Retorica belligerante ed emergenzialismo emotivo
Come si può ben notare, la Ardern incarna ed usa le parole magiche e concetti chiave del politicamente corretto, il tutto condito dalla solita retorica belligerante immersa in un costante stato di emergenzialismo emotivo: “bugia online” e “disinformazione” anche conosciute come fake news, “minacciare la sicurezza” in pieno tributo al safetism imperante nei campus americani, “libertà individuali” perché questo è il tempo dell’autoritarismo dell’Io, “cambiamento climatico”, “diritti umani” e, dulcis in fundo, “ideologia odiosa e pericolosa”. Ecco l’ultimo volto, in ordine di tempo ma sempre di matrice anglosassone, presentabile e sorridente della nuova generazione di censori. Per un attimo, provate ad immaginare lo stesso accorato appello della paladina liberal oceanica, pronunciato da un esponente non progressista.
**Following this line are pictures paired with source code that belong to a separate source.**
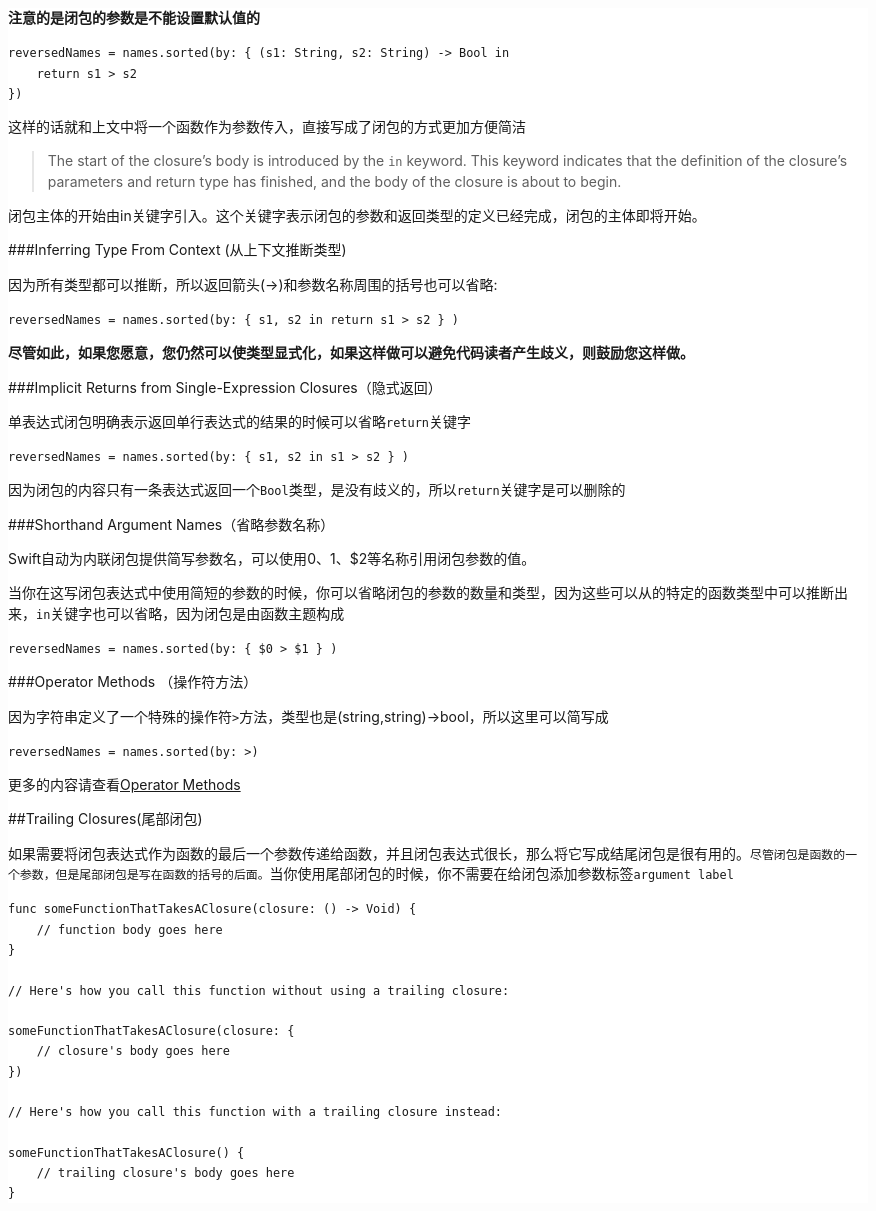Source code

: **注意的是闭包的参数是不能设置默认值的**

```
reversedNames = names.sorted(by: { (s1: String, s2: String) -> Bool in
    return s1 > s2
})
```
这样的话就和上文中将一个函数作为参数传入，直接写成了闭包的方式更加方便简洁


>The start of the closure’s body is introduced by the `in` keyword. This keyword indicates that the definition of the closure’s parameters and return type has finished, and the body of the closure is about to begin.

闭包主体的开始由in关键字引入。这个关键字表示闭包的参数和返回类型的定义已经完成，闭包的主体即将开始。

###Inferring Type From Context (从上下文推断类型)

因为所有类型都可以推断，所以返回箭头(->)和参数名称周围的括号也可以省略:

`reversedNames = names.sorted(by: { s1, s2 in return s1 > s2 } )`

**尽管如此，如果您愿意，您仍然可以使类型显式化，如果这样做可以避免代码读者产生歧义，则鼓励您这样做。**

###Implicit Returns from Single-Expression Closures（隐式返回）

单表达式闭包明确表示返回单行表达式的结果的时候可以省略`return`关键字 

`reversedNames = names.sorted(by: { s1, s2 in s1 > s2 } )`

因为闭包的内容只有一条表达式返回一个`Bool`类型，是没有歧义的，所以`return`关键字是可以删除的

###Shorthand Argument Names（省略参数名称）

Swift自动为内联闭包提供简写参数名，可以使用$0、$1、$2等名称引用闭包参数的值。

当你在这写闭包表达式中使用简短的参数的时候，你可以省略闭包的参数的数量和类型，因为这些可以从的特定的函数类型中可以推断出来，`in`关键字也可以省略，因为闭包是由函数主题构成

`reversedNames = names.sorted(by: { $0 > $1 } ) `


###Operator Methods （操作符方法）

因为字符串定义了一个特殊的操作符`>`方法，类型也是(string,string)->bool，所以这里可以简写成 

`reversedNames = names.sorted(by: >) `

更多的内容请查看[Operator Methods](https://docs.swift.org/swift-book/LanguageGuide/AdvancedOperators.html#ID42)


##Trailing Closures(尾部闭包)

如果需要将闭包表达式作为函数的最后一个参数传递给函数，并且闭包表达式很长，那么将它写成结尾闭包是很有用的。`尽管闭包是函数的一个参数，但是尾部闭包是写在函数的括号的后面。`当你使用尾部闭包的时候，你不需要在给闭包添加参数标签`argument label `

```
func someFunctionThatTakesAClosure(closure: () -> Void) {
    // function body goes here
}

// Here's how you call this function without using a trailing closure:

someFunctionThatTakesAClosure(closure: {
    // closure's body goes here
})

// Here's how you call this function with a trailing closure instead:

someFunctionThatTakesAClosure() {
    // trailing closure's body goes here
}

```
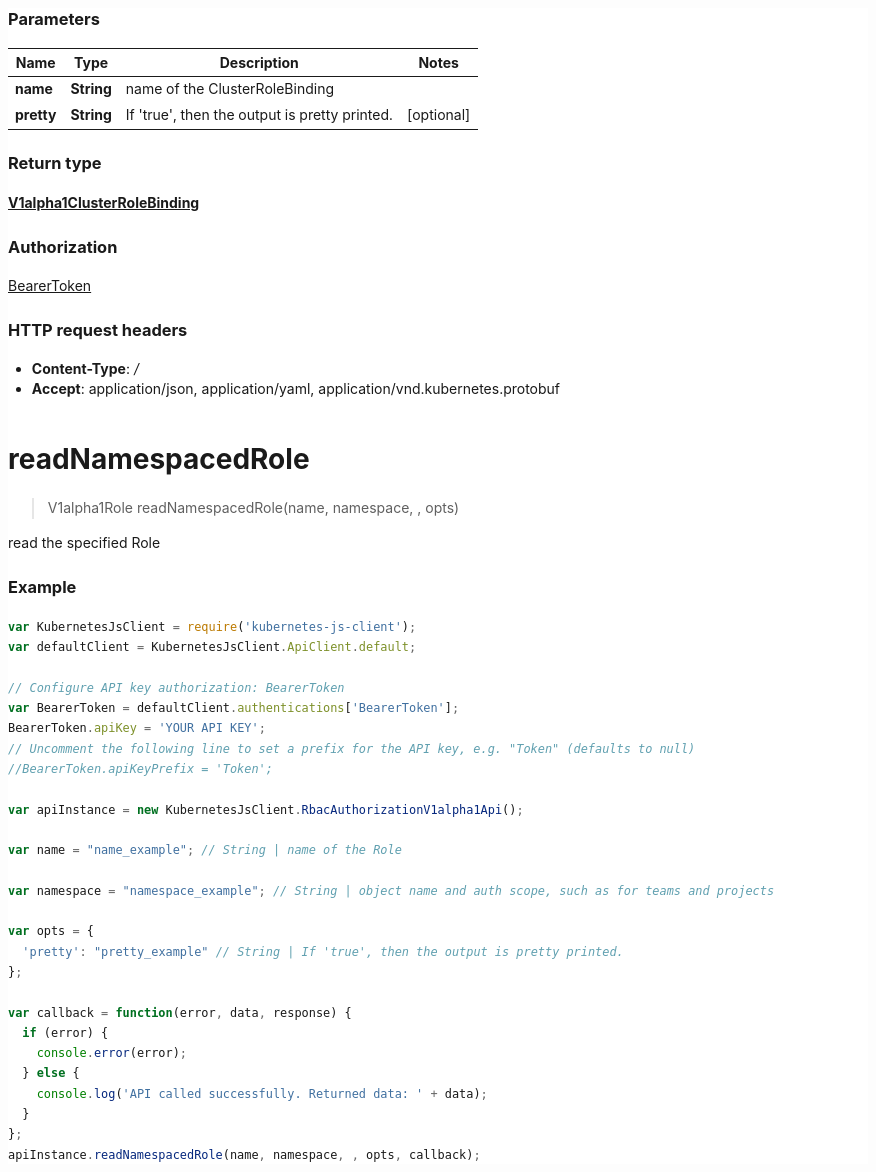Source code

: ### Parameters

Name | Type | Description  | Notes
------------- | ------------- | ------------- | -------------
 **name** | **String**| name of the ClusterRoleBinding | 
 **pretty** | **String**| If &#39;true&#39;, then the output is pretty printed. | [optional] 

### Return type

[**V1alpha1ClusterRoleBinding**](V1alpha1ClusterRoleBinding.md)

### Authorization

[BearerToken](../README.md#BearerToken)

### HTTP request headers

 - **Content-Type**: */*
 - **Accept**: application/json, application/yaml, application/vnd.kubernetes.protobuf

<a name="readNamespacedRole"></a>
# **readNamespacedRole**
> V1alpha1Role readNamespacedRole(name, namespace, , opts)



read the specified Role

### Example
```javascript
var KubernetesJsClient = require('kubernetes-js-client');
var defaultClient = KubernetesJsClient.ApiClient.default;

// Configure API key authorization: BearerToken
var BearerToken = defaultClient.authentications['BearerToken'];
BearerToken.apiKey = 'YOUR API KEY';
// Uncomment the following line to set a prefix for the API key, e.g. "Token" (defaults to null)
//BearerToken.apiKeyPrefix = 'Token';

var apiInstance = new KubernetesJsClient.RbacAuthorizationV1alpha1Api();

var name = "name_example"; // String | name of the Role

var namespace = "namespace_example"; // String | object name and auth scope, such as for teams and projects

var opts = { 
  'pretty': "pretty_example" // String | If 'true', then the output is pretty printed.
};

var callback = function(error, data, response) {
  if (error) {
    console.error(error);
  } else {
    console.log('API called successfully. Returned data: ' + data);
  }
};
apiInstance.readNamespacedRole(name, namespace, , opts, callback);
```

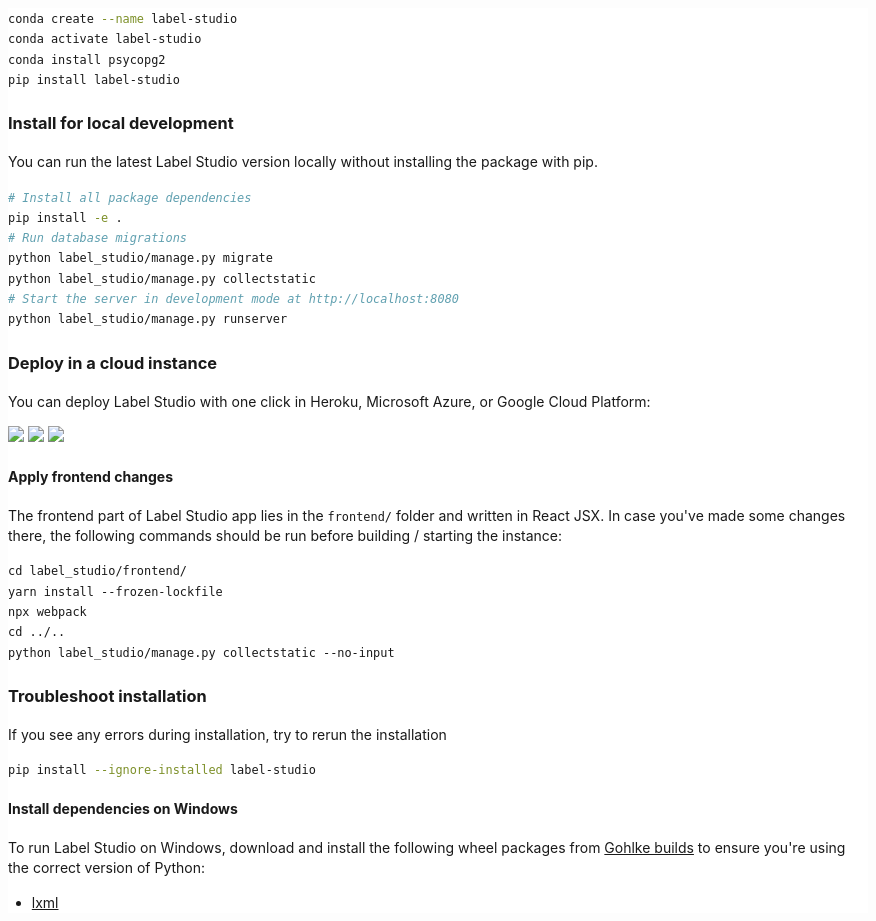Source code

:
 ```bash
conda create --name label-studio
conda activate label-studio
conda install psycopg2
pip install label-studio
```

### Install for local development

You can run the latest Label Studio version locally without installing the package with pip. 

```bash
# Install all package dependencies
pip install -e .
# Run database migrations
python label_studio/manage.py migrate
python label_studio/manage.py collectstatic
# Start the server in development mode at http://localhost:8080
python label_studio/manage.py runserver
```

### Deploy in a cloud instance

You can deploy Label Studio with one click in Heroku, Microsoft Azure, or Google Cloud Platform: 

[<img src="https://www.herokucdn.com/deploy/button.svg" height="30px">](https://heroku.com/deploy?template=https://github.com/upunaprosk/label-studio/tree/heroku-persistent-pg)
[<img src="https://aka.ms/deploytoazurebutton" height="30px">](https://portal.azure.com/#create/Microsoft.Template/uri/https%3A%2F%2Fraw.githubusercontent.com%2Fheartexlabs%2Flabel-studio%2Fmaster%2Fazuredeploy.json)
[<img src="https://deploy.cloud.run/button.svg" height="30px">](https://deploy.cloud.run)


#### Apply frontend changes

The frontend part of Label Studio app lies in the `frontend/` folder and written in React JSX. In case you've made some changes there, the following commands should be run before building / starting the instance:

```
cd label_studio/frontend/
yarn install --frozen-lockfile
npx webpack
cd ../..
python label_studio/manage.py collectstatic --no-input
```

### Troubleshoot installation
If you see any errors during installation, try to rerun the installation

```bash
pip install --ignore-installed label-studio
```

#### Install dependencies on Windows 
To run Label Studio on Windows, download and install the following wheel packages from [Gohlke builds](https://www.lfd.uci.edu/~gohlke/pythonlibs) to ensure you're using the correct version of Python:
- [lxml](https://www.lfd.uci.edu/~gohlke/pythonlibs/#lxml)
E’ vero, le parole possono essere armi, ma il mondo si divide tra chi ha il dito sul grilletto, pronto a censurare ogni punto di vista non dissonante e chi ha dimenticato a casa il caricatore delle idee, ben convinto che la politica non sia affatto “sangue e merda”.
Valerio Savioli
3 comments
“Abbiamo riconosciuto le minacce create dalle vecchie armi. Ci siamo riuniti come comunità per ridurre al minimo queste minacce. Abbiamo creato regole, norme e aspettative internazionali”
infatti,vedo in ucraina come funzionano BENISSIMO
le vostre regole,norme e aspettative internazionali.
e non ho il minimo dubbio che altrettanto avverrebbe se il mondo si adattasse a qualche forma di censura delle idee:
andrebbe a finire come ora…
che i potenti fanno quel che gli pare sia con le armi che con le idee,
(basta vedere come il “civilissimo” occidente america,inghilterra e svezia in testa hanno trattato snowden e assange)
e tutti gli altri zitti,se non vogliono ritorsioni personali e penali pesanti.
e dovremmo concedervi questo potere?
GELERA’ L’INFERNO,
prima che lo accettiamo.
[…] “Un sistema di censura globale contro la libertà di espressione”: il delirio del premier NZ […]
questa non è la stessa che si è fatta riprendere con un velo in testa che pregava a testa bassa davanti agli imam in una moschea qualche anno fa?